Hoang Thang Manh, Assad Safwan El
School of Electronics and Telecommunications, Hanoi University of Science and Technology, 1 Dai Co Viet, Hai Ba Trung, Hanoi 100000, Vietnam.
IETR (Institut d'Electronique et des Télécommunications de Rennes), Université de Nantes, CNRS, UMR 6164, Polytech Nantes, Rue Christian Pauc CS 50609, CEDEX 3, 44306 Nantes, France.
Entropy (Basel). 2020 May 13;22(5):548. doi: 10.3390/e22050548.

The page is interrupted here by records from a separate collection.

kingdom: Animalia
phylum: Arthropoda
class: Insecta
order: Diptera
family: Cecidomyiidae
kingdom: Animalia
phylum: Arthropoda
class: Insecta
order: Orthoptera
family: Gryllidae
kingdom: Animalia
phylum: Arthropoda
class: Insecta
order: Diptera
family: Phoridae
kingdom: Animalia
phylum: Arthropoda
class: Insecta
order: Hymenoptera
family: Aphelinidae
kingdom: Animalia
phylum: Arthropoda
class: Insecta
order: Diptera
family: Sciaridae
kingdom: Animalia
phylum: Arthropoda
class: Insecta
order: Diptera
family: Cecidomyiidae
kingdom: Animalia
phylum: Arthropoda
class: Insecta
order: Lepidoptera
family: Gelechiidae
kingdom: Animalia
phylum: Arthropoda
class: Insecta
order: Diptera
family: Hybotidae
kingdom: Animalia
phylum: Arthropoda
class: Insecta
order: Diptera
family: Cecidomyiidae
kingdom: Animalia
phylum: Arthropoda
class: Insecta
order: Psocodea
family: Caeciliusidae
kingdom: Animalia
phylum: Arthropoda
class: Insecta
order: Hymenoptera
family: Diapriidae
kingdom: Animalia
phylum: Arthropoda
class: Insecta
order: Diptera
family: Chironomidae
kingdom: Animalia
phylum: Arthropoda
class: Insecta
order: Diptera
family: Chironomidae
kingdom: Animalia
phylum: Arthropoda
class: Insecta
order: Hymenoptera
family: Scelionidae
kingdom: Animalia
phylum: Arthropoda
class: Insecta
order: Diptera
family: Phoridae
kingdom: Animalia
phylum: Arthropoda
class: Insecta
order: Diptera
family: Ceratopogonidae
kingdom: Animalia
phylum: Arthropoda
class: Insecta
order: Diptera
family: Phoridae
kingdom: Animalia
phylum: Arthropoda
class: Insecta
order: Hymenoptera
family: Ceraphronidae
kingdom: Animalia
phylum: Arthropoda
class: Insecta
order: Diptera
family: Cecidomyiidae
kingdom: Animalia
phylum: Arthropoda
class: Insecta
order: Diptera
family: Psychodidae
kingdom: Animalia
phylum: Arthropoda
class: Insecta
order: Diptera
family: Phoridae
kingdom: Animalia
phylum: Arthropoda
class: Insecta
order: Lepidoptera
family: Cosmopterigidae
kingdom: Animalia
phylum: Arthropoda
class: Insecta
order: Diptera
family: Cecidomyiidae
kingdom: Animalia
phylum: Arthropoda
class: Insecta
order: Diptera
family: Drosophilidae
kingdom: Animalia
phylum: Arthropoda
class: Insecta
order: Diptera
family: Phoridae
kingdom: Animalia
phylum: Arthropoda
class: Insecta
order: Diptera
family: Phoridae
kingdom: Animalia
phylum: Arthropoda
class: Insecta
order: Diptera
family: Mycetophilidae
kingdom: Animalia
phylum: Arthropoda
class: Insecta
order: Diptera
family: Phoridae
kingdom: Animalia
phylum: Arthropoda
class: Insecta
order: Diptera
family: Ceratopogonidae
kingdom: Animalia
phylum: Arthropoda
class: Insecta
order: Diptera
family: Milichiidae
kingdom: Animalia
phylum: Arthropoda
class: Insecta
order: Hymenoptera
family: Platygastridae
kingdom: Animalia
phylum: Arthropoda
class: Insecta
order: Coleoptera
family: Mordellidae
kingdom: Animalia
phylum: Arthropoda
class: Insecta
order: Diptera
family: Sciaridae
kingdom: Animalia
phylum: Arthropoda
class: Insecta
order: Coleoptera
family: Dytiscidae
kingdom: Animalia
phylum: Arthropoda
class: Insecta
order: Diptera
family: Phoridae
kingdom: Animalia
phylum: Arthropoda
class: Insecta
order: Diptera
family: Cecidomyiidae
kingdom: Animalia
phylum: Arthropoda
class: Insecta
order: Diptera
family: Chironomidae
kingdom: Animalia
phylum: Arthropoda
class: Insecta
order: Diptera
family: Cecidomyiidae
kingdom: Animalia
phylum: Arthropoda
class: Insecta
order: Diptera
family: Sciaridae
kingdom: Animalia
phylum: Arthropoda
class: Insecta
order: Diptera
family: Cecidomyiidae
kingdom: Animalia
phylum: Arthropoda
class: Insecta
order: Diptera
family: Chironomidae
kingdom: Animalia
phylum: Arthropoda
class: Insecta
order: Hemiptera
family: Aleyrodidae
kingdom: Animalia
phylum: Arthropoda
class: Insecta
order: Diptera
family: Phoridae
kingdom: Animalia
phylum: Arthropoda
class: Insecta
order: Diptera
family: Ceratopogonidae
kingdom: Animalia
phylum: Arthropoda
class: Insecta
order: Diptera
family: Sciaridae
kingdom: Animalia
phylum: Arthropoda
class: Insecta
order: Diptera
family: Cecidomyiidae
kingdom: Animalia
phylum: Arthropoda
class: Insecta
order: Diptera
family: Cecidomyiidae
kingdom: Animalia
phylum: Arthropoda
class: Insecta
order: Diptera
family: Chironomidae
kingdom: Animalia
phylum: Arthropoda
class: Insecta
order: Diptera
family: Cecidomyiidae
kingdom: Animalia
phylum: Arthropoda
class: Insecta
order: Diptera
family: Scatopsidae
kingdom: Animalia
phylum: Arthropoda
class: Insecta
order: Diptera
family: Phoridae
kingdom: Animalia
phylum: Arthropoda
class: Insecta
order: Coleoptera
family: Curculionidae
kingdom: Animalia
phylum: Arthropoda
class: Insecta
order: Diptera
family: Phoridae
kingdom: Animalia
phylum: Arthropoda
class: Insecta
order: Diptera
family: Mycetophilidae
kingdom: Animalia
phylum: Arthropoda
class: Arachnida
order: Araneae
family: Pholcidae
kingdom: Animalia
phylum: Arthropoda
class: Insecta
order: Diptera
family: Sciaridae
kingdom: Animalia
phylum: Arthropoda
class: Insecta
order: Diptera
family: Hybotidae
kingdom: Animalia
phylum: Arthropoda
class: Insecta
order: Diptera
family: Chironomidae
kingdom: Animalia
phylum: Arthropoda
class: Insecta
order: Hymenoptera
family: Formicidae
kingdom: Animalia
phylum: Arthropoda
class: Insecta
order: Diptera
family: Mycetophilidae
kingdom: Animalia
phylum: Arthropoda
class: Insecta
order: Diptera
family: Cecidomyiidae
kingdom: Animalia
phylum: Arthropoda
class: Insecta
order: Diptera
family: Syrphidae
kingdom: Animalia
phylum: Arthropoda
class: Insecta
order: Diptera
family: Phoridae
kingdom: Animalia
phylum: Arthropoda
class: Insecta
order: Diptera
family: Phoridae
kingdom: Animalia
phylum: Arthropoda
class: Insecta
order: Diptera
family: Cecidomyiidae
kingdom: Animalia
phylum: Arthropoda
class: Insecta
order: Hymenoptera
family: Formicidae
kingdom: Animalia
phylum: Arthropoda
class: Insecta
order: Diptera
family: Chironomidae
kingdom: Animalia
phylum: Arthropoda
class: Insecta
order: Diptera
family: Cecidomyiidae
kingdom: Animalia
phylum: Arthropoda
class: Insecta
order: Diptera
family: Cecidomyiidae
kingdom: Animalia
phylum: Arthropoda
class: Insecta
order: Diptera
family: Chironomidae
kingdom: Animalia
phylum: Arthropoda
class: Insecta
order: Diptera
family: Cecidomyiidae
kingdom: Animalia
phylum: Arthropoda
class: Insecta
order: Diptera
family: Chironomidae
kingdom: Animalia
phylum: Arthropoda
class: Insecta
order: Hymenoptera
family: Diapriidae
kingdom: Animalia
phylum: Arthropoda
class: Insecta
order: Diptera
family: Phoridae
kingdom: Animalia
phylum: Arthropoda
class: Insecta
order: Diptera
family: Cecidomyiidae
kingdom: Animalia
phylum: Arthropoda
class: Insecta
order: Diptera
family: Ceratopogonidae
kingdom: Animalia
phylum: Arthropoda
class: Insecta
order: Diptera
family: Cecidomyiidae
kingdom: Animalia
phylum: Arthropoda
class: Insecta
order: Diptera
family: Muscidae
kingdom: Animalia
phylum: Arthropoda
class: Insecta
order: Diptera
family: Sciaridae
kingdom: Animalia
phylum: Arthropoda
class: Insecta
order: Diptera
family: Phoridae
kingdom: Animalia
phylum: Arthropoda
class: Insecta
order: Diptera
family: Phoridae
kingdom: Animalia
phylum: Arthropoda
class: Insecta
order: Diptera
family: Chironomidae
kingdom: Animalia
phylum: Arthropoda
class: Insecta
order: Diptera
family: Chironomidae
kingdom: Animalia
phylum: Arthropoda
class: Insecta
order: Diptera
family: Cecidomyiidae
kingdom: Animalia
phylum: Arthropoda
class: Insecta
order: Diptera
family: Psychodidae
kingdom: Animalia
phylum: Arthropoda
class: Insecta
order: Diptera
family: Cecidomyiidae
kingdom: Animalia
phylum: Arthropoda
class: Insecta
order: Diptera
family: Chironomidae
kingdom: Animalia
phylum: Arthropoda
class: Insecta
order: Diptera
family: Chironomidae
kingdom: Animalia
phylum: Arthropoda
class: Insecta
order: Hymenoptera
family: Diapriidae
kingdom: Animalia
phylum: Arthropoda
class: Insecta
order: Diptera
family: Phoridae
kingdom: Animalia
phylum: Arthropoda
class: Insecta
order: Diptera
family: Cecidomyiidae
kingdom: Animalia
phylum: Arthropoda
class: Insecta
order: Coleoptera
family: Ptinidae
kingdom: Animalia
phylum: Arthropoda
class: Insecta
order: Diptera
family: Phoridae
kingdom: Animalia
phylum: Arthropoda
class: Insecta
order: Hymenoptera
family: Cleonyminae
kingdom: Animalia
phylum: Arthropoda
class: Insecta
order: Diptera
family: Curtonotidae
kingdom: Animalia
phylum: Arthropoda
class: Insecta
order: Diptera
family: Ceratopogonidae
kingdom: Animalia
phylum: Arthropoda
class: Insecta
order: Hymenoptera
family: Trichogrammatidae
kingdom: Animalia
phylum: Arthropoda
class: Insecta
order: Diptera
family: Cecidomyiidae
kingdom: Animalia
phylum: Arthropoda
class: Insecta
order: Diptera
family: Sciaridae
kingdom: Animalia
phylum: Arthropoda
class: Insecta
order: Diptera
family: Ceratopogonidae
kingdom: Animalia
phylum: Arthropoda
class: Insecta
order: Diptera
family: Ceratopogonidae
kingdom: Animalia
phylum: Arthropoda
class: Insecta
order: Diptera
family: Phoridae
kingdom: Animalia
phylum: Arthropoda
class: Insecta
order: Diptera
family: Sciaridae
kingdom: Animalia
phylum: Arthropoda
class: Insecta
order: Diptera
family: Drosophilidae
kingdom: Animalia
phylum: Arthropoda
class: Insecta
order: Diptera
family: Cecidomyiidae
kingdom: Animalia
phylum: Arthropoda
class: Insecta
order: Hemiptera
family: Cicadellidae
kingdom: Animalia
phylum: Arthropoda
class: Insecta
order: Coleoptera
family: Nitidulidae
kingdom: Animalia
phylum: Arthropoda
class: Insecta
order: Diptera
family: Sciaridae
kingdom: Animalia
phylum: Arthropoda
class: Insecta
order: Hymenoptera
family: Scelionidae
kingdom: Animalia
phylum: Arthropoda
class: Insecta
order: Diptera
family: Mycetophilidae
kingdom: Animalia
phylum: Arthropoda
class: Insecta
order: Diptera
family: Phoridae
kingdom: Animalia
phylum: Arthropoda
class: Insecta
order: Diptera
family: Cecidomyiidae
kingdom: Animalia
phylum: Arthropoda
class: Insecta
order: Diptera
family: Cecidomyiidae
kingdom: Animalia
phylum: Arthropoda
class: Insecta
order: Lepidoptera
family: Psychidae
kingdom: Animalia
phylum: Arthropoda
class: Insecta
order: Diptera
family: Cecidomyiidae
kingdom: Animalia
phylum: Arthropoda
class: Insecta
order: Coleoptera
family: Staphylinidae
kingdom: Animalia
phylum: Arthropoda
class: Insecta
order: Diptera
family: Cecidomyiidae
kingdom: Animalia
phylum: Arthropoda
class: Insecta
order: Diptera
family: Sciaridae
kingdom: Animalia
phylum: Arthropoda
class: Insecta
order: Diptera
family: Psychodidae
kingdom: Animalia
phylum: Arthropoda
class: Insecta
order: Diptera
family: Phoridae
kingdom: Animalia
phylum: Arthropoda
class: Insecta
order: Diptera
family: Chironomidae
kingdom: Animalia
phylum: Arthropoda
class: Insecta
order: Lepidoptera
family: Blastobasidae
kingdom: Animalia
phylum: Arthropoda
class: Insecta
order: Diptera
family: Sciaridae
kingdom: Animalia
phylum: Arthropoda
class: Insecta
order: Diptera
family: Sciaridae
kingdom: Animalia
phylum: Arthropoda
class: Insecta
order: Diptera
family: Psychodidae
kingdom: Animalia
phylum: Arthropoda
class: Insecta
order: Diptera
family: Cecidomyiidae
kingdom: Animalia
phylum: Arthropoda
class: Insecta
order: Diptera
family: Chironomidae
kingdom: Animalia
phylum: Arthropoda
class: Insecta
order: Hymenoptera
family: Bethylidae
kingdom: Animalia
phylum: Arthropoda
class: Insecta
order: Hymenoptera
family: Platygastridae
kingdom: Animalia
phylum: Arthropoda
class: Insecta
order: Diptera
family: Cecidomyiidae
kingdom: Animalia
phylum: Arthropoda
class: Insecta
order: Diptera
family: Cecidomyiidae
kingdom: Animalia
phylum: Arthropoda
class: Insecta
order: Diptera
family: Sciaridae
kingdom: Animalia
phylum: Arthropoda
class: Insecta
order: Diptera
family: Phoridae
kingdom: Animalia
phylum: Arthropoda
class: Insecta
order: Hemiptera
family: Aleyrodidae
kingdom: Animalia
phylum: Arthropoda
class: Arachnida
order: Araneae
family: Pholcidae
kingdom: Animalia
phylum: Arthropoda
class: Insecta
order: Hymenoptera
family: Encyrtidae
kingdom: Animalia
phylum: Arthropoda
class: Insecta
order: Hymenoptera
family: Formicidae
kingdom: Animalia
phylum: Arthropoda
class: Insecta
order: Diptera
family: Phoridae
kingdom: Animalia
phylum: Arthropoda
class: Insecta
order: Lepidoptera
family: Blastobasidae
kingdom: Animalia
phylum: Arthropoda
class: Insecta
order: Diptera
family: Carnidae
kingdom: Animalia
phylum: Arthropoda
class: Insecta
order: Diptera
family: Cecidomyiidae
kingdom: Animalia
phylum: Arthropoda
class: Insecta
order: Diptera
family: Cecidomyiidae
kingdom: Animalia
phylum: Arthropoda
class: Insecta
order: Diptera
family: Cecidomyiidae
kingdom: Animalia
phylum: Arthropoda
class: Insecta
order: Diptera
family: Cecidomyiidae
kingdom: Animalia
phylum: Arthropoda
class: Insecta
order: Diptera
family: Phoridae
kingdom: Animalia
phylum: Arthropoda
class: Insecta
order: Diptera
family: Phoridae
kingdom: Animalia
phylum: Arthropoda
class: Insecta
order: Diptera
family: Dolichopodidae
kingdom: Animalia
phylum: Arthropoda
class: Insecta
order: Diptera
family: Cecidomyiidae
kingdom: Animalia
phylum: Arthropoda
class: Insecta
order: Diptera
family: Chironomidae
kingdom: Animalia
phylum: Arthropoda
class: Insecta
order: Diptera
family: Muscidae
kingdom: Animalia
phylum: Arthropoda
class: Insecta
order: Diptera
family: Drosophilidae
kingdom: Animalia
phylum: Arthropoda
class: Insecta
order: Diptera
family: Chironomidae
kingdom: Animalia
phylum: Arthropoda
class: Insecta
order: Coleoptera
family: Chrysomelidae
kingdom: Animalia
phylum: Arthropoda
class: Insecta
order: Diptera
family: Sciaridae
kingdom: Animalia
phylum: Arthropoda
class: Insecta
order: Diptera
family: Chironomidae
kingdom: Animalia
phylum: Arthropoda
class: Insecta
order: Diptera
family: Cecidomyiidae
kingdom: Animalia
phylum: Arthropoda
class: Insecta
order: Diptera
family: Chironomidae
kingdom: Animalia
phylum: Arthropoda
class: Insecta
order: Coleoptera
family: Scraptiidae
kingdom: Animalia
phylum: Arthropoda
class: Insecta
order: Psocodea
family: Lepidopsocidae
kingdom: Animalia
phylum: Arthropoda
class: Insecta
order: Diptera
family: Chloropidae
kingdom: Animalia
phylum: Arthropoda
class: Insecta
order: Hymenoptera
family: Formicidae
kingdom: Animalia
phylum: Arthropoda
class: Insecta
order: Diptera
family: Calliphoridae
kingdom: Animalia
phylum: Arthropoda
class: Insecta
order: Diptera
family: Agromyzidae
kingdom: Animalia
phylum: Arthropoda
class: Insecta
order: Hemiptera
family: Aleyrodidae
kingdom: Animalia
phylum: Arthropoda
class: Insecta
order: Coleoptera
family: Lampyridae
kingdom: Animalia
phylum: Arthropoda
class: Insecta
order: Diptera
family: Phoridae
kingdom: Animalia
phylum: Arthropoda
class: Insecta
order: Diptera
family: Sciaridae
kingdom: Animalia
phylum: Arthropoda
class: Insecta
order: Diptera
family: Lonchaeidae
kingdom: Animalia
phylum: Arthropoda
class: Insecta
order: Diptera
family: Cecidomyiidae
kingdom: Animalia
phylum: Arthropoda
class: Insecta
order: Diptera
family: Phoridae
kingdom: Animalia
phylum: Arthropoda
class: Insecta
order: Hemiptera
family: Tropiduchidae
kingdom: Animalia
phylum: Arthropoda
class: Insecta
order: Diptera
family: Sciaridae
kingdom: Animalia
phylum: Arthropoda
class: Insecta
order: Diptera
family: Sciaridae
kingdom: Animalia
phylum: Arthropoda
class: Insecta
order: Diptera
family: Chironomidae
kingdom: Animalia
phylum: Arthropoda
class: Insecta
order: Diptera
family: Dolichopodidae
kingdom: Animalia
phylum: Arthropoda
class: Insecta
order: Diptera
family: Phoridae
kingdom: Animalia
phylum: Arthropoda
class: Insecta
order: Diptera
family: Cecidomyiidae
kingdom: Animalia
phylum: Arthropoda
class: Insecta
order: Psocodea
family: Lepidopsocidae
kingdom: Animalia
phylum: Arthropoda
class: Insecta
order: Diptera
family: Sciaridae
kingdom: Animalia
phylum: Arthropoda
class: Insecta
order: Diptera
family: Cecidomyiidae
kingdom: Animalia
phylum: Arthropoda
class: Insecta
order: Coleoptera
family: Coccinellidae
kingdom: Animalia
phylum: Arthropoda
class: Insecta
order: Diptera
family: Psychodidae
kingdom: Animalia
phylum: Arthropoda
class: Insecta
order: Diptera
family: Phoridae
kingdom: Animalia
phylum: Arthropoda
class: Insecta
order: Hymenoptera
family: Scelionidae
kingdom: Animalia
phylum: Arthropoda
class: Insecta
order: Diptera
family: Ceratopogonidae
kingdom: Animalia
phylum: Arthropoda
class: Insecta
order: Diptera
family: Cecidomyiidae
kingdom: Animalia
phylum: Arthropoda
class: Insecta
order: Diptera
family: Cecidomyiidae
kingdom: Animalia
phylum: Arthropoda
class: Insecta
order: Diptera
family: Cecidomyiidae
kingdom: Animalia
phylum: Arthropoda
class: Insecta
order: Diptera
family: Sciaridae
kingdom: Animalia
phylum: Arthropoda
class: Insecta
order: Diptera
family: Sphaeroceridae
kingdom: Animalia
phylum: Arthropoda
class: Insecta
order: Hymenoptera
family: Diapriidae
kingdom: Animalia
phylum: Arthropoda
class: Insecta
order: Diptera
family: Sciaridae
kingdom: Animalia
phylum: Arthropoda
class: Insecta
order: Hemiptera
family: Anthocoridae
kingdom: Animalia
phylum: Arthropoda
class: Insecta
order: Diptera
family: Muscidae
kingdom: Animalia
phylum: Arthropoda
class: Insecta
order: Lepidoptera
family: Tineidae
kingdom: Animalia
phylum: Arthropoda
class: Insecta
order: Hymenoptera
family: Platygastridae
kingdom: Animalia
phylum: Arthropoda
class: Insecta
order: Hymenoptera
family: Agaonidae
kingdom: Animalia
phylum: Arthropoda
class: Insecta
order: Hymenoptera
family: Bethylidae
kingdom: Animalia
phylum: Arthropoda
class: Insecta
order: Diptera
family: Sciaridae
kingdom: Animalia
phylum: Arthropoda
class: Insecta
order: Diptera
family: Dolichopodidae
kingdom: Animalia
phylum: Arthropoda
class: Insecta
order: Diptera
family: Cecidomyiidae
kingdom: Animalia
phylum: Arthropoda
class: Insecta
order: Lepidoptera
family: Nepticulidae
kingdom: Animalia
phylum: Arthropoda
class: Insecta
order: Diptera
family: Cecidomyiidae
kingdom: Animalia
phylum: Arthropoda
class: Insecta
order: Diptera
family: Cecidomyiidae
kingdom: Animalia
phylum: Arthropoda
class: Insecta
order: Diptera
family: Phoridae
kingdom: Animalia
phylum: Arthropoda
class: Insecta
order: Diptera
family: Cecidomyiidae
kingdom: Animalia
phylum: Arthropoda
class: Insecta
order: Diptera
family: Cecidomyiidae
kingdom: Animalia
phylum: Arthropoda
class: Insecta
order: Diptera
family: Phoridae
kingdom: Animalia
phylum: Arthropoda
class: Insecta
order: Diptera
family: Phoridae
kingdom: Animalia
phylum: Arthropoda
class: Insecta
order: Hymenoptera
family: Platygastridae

Most of chaos-based cryptosystems utilize stationary dynamics of chaos for the permutation and diffusion, and many of those are successfully attacked. In this paper, novel models of the image permutation and diffusion are proposed, in which chaotic map is perturbed at bit level on state variables, on control parameters or on both. Amounts of perturbation are initially the coordinate of pixels in the permutation, the value of ciphered word in the diffusion, and then a value extracted from state variables in every iteration. Under the persistent perturbation, dynamics of chaotic map is nonstationary and dependent on the image content. The simulation results and analyses demonstrate the effectiveness of the proposed models by means of the good statistical properties of transformed image obtained after just only a single round.
大多数基于混沌的密码系统利用混沌的平稳动力学进行置换和扩散,其中许多已被成功攻击。本文提出了新颖的图像置换和扩散模型,其中混沌映射在状态变量、控制参数或两者上进行比特级扰动。扰动幅度最初是置换中像素的坐标、扩散中密文的值,然后是每次迭代中从状态变量提取的值。在持续扰动下,混沌映射的动力学是非平稳的且依赖于图像内容。仿真结果和分析通过仅一轮变换后获得的变换图像的良好统计特性证明了所提模型的有效性。